Свадебное наше путешествие заканчивалось весьма драматично. И даже трагично, ведь была объявлена война с Германией, и это известие застало нас в Германии…
В то время газеты были переполнены самыми грязными статьями в адрес русских вообще и русской монархии в частности. Особенно много было измышлений, касаемых отношений моей тетушки государыни и Г.Р. Феликс сходил с ума от ярости, когда читал это.
– Убить бы, как собаку! – бормотал он.
Я молчала, думая: если его это так раздражает, эти пасквили, зачем читает их?
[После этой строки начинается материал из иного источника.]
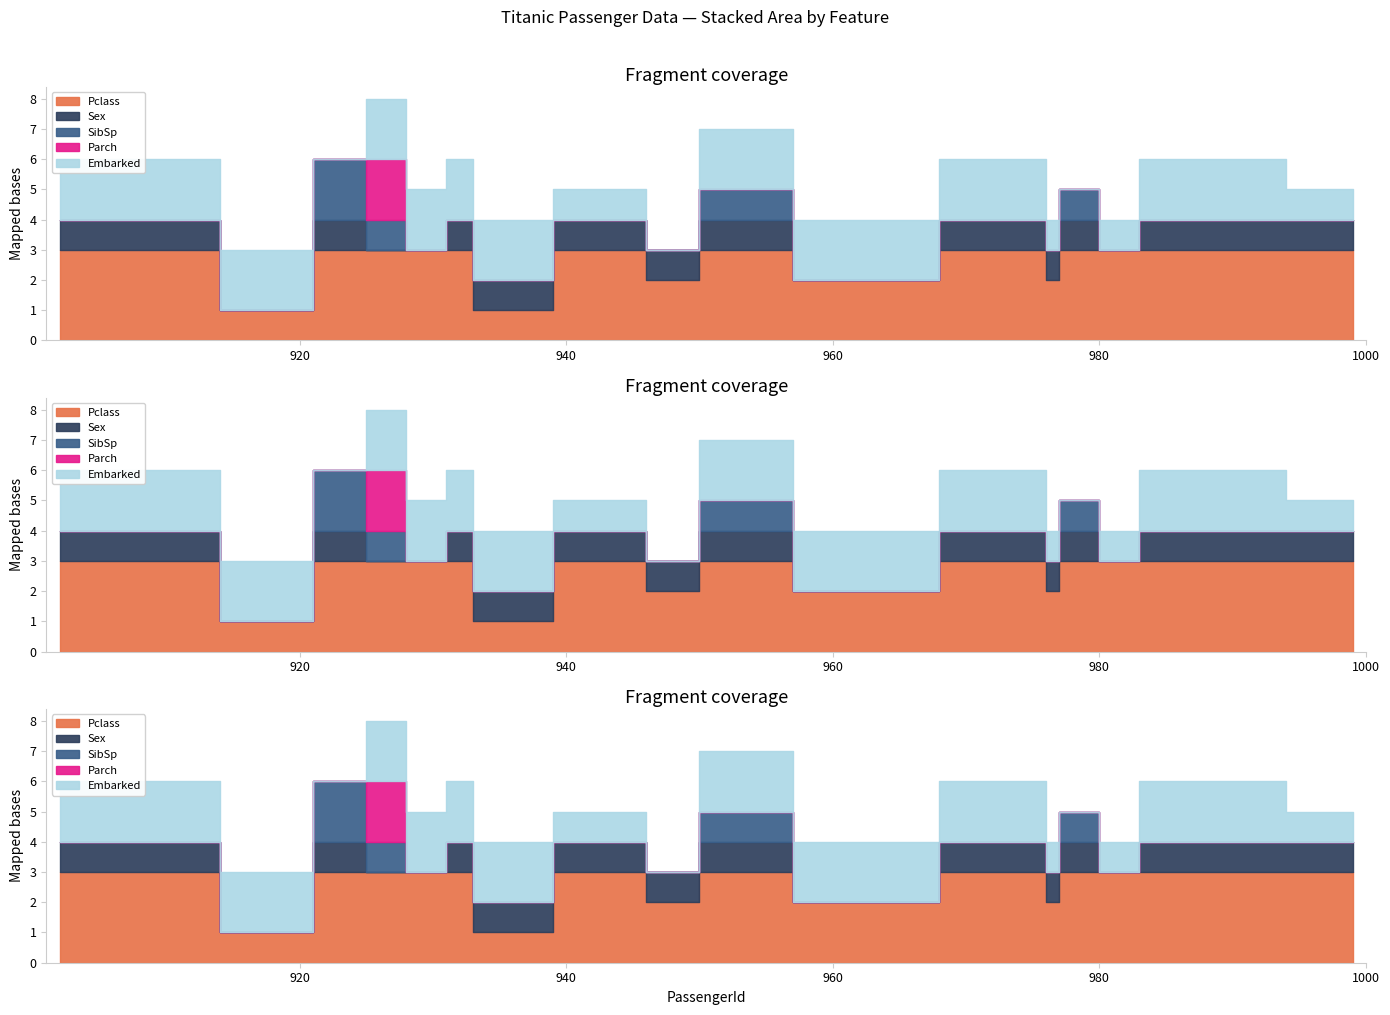

Which series has the largest total across all categories?

Pclass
И не грех ли желать смерти человеку, которого он никогда в глаза не видел? Ведь по наивности своей я думала, что Феликс бормочет проклятия в адрес очередного журналиста! А в этих словах выражалась смертельная его ненависть к Г.Р.
В конце концов читать он бросил, но с тех пор в его глазах то и дело появлялось затаенное – особенное! – темное выражение, которого я в то время еще не могла понять.
В Берлине мы натерпелись страху, такая там царила русофобия. Феликса сначала арестовали, потом выпустили. Но из Берлина нас, такое впечатление, выпускать не собирались… Я уж не говорю о выезде в Россию – мы мечтали добраться до дому хотя бы через Данию! Но нас грозили интернировать по личному приказу кайзера Вильгельма. Я звонила своей кузине кронпринцессе Цецилии. Это была младшая дочь той самой великой княгини Анастасии Михайловны, сестры отца, которая приохотила нас танцевать танго в Париже, и Фридриха Франца III, великого герцога Мекленбург-Шверинского. Цецилия была женой кронпринца Пруссии Вильгельма, сына кайзера Вильгельма. Но и она не могла воздействовать на этого человека, который словно бы обезумел в непременном желании разрушить весь мир, а прежде всего – Россию. Кайзер считал нас всех военнопленными! Моя свекровь – а мы встретились в Берлине с Зинаидой Николаевной и Феликсом Феликсовичем – была очень больна. Тревога о ее состоянии усугубляла наше тяжелое положение, Феликс был вне себя.